**Work to complete:** Rewrite the thread on counting equation solutions from "B). 4x² - 16x" to "get the solutions.", putting "We can solve" in place of "We will solve".

**Excerpted passage:**
>>>

Question

For each equation, determine the number of solutions and place on the appropriate field in the table. 3x2 + 24x = -48 4x2 - 16x = 0 5x2 + 2 = 4x 3(x + 5)2 = -2

Answer 1

3x^2+24x=-48 -> one solution, x=-4

4x^2-16x=0 -> has two solutions, x=0 and x=4

5x^2+2=4x -> has no solutions,

3(x+5)^2=-2 -> has no solutions.

Explanation:

Answer 2

A). 3x² + 24x = -48 ---- one solution x = -4

B). 4x² - 16x = 0 --- two real solutions x = 0, 4

C). 5x² + 2 = 4x ---- has no real solution

D). 3(x + 5)² = -2 ---- has no real solution

Explanation:

We will solve each equation to get the solutions.

<<<

[Saved data entries]
>>>

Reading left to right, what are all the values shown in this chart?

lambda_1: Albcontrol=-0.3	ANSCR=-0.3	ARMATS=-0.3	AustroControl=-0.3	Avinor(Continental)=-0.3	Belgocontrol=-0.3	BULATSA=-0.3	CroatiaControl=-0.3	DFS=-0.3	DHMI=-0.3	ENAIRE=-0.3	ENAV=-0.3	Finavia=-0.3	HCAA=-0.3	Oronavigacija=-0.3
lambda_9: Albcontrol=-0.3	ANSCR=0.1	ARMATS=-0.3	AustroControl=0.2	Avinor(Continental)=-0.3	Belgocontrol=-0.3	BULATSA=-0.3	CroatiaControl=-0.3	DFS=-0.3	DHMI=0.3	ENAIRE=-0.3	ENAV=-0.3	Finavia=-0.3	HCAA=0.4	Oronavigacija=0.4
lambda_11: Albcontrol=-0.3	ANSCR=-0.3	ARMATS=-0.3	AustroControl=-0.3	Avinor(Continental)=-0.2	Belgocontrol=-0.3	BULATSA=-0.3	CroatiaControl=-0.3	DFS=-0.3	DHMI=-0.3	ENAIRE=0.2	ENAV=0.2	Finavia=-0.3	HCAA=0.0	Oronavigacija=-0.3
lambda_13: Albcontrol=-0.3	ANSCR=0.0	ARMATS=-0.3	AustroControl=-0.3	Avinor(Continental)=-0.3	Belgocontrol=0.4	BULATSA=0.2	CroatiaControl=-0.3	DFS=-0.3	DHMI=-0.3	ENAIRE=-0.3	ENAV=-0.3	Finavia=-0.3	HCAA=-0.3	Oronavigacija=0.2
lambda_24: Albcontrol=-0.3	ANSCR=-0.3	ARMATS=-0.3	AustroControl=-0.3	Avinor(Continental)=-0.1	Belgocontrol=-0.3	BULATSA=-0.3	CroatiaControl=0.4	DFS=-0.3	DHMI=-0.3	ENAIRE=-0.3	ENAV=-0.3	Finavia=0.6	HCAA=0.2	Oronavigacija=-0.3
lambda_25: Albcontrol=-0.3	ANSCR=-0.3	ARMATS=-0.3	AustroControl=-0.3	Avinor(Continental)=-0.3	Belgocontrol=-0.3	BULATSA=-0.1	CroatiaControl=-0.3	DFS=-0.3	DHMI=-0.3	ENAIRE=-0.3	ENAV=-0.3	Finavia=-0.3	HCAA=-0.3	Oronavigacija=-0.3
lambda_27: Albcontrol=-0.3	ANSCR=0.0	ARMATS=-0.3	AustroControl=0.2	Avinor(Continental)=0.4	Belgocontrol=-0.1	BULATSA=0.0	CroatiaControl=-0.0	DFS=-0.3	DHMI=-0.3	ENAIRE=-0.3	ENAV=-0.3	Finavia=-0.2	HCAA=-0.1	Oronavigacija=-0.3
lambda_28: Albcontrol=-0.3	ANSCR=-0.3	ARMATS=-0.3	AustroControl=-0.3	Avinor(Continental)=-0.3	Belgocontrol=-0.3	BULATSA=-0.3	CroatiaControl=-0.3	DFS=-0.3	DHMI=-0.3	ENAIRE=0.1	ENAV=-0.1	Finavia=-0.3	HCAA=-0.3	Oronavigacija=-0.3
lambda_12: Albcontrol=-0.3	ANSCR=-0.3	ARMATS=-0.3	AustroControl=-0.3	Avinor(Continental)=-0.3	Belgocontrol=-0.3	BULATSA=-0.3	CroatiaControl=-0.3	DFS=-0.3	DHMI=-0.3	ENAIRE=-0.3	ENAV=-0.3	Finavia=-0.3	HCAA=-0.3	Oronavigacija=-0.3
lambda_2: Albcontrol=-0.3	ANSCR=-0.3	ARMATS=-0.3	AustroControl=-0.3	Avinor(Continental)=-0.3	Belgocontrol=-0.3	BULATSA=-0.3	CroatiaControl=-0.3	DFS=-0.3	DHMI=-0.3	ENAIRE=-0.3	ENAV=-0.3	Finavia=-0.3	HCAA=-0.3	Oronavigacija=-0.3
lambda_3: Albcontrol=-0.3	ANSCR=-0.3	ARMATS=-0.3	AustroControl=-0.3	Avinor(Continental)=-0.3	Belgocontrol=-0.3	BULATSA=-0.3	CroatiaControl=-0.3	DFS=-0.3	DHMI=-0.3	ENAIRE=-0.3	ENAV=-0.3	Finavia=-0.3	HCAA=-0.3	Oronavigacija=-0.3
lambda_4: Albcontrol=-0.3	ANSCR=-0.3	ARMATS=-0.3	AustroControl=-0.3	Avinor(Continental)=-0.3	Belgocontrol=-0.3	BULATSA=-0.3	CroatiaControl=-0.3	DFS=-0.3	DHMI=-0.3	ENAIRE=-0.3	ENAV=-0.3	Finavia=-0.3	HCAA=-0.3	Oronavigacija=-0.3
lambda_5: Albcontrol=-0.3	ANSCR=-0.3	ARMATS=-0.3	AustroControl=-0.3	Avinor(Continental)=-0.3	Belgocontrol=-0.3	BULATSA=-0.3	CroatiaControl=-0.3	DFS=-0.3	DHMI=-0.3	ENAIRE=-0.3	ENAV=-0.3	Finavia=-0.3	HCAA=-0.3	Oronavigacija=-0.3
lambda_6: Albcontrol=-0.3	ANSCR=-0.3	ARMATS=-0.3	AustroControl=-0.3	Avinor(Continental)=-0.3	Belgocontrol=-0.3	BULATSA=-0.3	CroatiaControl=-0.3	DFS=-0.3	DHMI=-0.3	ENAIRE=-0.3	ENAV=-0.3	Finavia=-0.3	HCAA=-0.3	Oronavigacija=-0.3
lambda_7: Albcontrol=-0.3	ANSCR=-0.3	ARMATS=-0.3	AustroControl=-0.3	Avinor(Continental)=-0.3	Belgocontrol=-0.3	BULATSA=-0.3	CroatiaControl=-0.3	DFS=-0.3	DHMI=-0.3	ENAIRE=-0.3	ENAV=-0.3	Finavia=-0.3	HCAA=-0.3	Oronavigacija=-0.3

<<<

**Response to this task:**
B). 4x² - 16x = 0 --- two real solutions x = 0, 4

C). 5x² + 2 = 4x ---- has no real solution

D). 3(x + 5)² = -2 ---- has no real solution

Explanation:

We can solve each equation to get the solutions.